Do note that the c version has column-major ordering and the CUDA version has row-major. I have done several tests to make sure that the result is correct. It's just extremely slow and takes up a LOT of memory.
Any help is greatly appreciated!
EDIT: More information: N and M are on the order of a few thousand (say, 300-3000) and D is always 3. The CUDA version expects arrays to be device memory, except for variables prefixed with h_.
Before trying any CUDA-specific optimizations, profile your code to see where time is being spent.
Try and arrange your array reads/writes so that each CUDA thread uses a strided access pattern. For example, currently you have
int m = threadIdx.x+blockIdx.y*blockDim.x;
int n = blockIdx.x;
if(m>=M || n>=N) return;
diff1 = x1 - y[3*m],
diff2 = x2 - y[3*m+1],
diff3 = x3 - y[3*m+2],
So thread 1 will read from y[0],y[1],y[2] etc.
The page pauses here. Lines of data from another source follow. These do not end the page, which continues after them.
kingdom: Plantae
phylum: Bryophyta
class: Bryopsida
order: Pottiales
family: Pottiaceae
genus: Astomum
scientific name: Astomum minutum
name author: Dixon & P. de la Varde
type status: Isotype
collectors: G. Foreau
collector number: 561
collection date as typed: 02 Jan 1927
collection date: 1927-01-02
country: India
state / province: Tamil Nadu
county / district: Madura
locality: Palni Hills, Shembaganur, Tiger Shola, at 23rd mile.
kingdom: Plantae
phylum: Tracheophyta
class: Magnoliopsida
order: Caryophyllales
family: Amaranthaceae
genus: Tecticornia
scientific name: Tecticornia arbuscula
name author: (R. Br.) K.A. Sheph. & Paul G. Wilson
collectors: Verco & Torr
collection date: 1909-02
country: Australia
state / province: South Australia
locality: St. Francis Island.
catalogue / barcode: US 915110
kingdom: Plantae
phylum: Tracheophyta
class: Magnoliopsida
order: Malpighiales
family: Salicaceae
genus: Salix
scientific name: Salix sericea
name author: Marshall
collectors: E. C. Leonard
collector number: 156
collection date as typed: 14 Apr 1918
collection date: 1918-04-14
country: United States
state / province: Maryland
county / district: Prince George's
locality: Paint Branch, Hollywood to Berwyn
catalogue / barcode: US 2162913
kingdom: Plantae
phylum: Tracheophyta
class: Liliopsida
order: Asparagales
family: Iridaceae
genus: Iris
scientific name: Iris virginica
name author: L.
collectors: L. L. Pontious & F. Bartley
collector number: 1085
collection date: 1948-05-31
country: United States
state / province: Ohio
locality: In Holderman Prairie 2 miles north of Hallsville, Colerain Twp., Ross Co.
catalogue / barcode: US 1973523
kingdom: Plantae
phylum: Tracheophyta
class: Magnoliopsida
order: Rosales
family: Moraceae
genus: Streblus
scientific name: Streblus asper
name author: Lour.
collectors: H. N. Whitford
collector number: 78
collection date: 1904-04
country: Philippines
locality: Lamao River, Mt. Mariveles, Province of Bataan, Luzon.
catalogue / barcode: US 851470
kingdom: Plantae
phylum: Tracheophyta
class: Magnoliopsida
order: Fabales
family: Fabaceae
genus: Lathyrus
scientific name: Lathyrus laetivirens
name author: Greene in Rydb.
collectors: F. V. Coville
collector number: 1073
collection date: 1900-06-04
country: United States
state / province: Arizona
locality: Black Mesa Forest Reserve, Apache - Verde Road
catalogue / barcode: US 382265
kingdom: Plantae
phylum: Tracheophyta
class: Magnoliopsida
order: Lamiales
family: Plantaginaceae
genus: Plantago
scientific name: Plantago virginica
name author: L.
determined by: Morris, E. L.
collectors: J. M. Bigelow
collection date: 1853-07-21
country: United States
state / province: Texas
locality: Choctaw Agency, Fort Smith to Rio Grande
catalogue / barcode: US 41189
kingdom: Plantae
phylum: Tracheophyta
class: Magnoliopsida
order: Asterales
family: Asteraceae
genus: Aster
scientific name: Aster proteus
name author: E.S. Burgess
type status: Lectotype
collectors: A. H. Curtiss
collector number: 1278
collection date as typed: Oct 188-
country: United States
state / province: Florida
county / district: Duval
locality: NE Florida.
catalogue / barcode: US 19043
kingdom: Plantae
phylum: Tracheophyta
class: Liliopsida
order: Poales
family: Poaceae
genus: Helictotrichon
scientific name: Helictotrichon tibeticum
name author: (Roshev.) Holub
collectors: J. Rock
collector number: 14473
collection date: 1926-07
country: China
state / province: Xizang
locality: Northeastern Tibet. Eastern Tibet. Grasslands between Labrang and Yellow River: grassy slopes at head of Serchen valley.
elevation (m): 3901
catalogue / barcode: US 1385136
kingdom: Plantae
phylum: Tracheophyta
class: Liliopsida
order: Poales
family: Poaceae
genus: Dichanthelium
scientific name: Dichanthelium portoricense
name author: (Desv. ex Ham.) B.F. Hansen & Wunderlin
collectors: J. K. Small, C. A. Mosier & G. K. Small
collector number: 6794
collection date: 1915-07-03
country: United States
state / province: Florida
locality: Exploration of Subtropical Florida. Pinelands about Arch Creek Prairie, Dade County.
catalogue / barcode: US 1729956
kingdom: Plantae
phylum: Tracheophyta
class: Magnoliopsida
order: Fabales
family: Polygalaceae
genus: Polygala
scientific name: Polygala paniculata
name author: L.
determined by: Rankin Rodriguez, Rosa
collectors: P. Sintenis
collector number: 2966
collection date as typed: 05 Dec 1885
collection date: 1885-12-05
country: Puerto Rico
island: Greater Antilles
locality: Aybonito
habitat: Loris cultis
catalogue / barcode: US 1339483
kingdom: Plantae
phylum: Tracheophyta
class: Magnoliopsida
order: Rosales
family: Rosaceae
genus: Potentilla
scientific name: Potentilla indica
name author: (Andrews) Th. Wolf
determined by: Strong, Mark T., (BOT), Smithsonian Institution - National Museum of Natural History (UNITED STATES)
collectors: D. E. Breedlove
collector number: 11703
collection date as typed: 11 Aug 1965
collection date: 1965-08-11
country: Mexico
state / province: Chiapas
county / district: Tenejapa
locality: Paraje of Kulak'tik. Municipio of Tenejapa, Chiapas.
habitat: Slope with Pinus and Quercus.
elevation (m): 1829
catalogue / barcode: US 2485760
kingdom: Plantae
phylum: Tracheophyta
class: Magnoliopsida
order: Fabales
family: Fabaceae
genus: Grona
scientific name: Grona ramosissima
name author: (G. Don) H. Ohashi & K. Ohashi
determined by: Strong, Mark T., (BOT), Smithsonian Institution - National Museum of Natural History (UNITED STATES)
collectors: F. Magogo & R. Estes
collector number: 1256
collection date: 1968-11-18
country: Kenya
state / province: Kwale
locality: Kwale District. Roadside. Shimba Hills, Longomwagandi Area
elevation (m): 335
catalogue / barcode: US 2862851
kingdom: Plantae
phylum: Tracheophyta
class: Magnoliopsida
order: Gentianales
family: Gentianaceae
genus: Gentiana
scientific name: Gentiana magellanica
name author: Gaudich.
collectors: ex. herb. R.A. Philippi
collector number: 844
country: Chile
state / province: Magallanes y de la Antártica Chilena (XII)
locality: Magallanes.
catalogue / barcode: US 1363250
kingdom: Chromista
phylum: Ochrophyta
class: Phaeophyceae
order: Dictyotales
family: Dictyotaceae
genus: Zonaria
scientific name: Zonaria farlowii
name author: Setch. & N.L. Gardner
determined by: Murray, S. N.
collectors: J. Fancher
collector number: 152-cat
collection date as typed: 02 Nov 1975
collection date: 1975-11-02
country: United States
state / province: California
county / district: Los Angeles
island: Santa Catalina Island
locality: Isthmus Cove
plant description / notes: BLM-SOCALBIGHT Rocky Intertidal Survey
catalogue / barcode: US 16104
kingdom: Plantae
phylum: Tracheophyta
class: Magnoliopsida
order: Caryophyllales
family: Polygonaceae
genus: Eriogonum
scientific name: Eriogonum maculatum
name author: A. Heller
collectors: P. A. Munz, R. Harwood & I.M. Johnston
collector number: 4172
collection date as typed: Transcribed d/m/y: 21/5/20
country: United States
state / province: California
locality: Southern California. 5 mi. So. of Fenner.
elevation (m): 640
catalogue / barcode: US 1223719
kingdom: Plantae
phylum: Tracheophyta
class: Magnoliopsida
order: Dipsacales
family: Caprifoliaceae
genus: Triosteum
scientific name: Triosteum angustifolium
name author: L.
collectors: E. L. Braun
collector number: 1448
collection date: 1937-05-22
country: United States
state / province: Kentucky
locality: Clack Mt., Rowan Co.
Instead, rearrange your data so that thread 1 reads from y[0],y[M],y[2*M] and thread 2 reads from y[1],y[M+1],y[2*M+1] etc. You should follow this access pattern for other arrays.
Also, you may want to consider whether you can avoid the use of __syncthreads(). I don't quite follow why it's necessary in this algorithm, it might be worth removing it to see if it improves performance ( even if it produces incorrect results ).
The key to good CUDA performance is almost always to make as near to optimal memory access as possible. Your memory access pattern looks very similar to matrix multiplication. I would start with a good CUDA matrix multiplication implementation, being sure to understand why it's implemented the way it is, and then modify that to suit your needs.